● **Work request**:
If a line in the records below holds the word "paraan", copy it.

########

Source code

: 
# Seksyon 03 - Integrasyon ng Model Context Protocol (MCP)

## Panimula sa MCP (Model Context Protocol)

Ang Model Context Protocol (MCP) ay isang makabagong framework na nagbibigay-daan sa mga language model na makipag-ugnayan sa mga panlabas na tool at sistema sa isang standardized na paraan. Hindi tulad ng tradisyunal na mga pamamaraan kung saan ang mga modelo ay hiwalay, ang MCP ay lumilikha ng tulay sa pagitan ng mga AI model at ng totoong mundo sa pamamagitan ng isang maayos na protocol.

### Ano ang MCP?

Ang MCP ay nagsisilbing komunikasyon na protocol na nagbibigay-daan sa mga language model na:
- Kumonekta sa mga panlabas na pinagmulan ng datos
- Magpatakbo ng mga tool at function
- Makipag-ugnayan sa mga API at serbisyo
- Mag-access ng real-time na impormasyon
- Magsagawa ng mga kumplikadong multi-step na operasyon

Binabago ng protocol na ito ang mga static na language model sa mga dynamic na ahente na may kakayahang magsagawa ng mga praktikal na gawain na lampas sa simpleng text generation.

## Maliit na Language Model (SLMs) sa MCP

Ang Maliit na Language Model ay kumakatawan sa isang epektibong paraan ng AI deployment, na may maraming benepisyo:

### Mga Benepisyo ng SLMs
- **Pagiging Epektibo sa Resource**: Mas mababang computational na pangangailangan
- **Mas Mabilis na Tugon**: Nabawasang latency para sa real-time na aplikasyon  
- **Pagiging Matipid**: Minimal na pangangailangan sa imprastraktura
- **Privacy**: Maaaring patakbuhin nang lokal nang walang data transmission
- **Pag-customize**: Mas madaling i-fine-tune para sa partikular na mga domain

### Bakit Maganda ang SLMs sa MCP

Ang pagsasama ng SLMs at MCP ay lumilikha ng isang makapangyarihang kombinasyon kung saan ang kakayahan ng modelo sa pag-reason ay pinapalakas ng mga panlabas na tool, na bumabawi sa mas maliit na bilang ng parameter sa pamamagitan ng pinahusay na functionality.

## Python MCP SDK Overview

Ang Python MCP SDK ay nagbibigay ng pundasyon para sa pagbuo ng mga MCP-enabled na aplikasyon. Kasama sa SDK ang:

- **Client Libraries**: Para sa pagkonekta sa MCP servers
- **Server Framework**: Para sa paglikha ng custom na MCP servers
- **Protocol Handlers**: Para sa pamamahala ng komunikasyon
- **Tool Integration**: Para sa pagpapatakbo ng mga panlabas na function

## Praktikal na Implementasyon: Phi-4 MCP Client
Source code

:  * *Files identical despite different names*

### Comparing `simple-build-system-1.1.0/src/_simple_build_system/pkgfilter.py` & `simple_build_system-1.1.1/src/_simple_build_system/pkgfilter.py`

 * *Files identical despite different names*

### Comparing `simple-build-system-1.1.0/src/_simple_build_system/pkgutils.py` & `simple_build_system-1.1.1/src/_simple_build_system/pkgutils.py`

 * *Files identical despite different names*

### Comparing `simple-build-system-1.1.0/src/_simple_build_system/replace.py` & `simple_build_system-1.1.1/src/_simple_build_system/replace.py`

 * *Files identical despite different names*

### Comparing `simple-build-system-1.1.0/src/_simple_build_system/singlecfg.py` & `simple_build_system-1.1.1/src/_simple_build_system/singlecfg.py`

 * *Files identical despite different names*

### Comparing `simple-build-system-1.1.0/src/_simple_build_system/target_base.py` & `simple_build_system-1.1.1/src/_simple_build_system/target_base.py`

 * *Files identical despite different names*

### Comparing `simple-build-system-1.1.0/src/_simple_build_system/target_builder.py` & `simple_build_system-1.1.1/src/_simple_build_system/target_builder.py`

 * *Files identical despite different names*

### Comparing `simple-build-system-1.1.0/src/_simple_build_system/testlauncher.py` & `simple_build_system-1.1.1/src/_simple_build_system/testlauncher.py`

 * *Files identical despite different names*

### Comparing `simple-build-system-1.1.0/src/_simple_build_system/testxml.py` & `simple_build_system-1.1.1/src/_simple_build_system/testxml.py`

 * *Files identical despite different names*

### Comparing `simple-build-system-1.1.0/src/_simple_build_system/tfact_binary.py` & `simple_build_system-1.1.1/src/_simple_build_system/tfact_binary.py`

########

● **Task result**:
Ang Model Context Protocol (MCP) ay isang makabagong framework na nagbibigay-daan sa mga language model na makipag-ugnayan sa mga panlabas na tool at sistema sa isang standardized na paraan. Hindi tulad ng tradisyunal na mga pamamaraan kung saan ang mga modelo ay hiwalay, ang MCP ay lumilikha ng tulay sa pagitan ng mga AI model at ng totoong mundo sa pamamagitan ng isang maayos na protocol.
Ang Maliit na Language Model ay kumakatawan sa isang epektibong paraan ng AI deployment, na may maraming benepisyo:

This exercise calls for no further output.